An example of a scenario wherein Florida’s dram shop law could apply might be:
Averill stops at Avery’s Bar for a drink. The bartender is well aware that Averill has a serious drinking problem, but she decides to serve Averill drinks anyway. A few hours later, Averill gets into a vehicle, gets only a few blocks and runs over Aubrey, a pedestrian. In this scenario, Aubrey could seek damages against Avery’s Bar for servicing alcohol to Averill, knowing she was addicted to alcohol.
Now let’s say Averill isn’t addicted to alcohol (that the bartender knows about), but she is under 21. The bartender thinks she looks young, but doesn’t bother to check her ID. In that case also, Aubrey could seek damages against Avery’s Bar.
Our Fort Lauderdale lawyers should note too that in these scenarios, Averill could also seek damages from Avery’s Bar.
However, the statute does not apply to social hosts. So for example, if Avery throws a party and serves Averill alcohol, knowing she is underage, Avery isn’t going to be liable if Averill later gets into a drunk driving accident and hurts herself or someone else. However, Avery is likely to face criminal charges per F.S. 322.057, which authorizes suspension or revocation of a social host’s driver’s license for 3 to 6 months for a first-time violation, and up to one year for any subsequent violation.

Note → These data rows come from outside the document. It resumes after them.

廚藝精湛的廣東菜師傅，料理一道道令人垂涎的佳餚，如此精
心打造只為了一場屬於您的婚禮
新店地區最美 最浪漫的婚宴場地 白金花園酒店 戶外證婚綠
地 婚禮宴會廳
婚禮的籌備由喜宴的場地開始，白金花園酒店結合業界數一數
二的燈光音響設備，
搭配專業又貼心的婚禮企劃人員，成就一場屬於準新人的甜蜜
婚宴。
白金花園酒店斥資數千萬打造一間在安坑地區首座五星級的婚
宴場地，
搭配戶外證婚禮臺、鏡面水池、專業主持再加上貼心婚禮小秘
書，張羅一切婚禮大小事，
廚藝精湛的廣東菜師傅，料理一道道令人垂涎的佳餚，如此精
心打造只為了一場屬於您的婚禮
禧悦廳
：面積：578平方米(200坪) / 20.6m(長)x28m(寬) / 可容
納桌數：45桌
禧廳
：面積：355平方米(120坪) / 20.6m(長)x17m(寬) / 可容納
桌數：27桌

This provision doesn’t apply to an employee acting in the course and scope of employment.Winning a Dram Shop Lawsuit
Claims based on furnishing alcohol to an underage drinker tend to be easier for an attorney in Fort Lauderdale or elsewhere in Florida to prove than those rooted in knowledge of a patron’s alcoholism. That’s because while someone’s age is a cut-and-dried fact, proving habitual addiction – and a bartender’s knowledge of it – can be dicey.

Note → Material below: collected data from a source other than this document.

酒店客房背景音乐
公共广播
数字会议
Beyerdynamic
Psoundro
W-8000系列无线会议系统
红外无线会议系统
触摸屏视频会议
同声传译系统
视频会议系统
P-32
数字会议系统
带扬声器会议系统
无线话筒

Some evidence that could serve as proof of addiction:
- Court-ordered alcohol rehabilitation
- Multiple DUI arrest history
- Public intoxication arrest history
However, one must also show the establishment knew drinks were being served to an alcoholic. Plaintiffs are more likely to win in dram shop litigation if they can show the customer was a regular and the bartender knew or should have known about the addiction.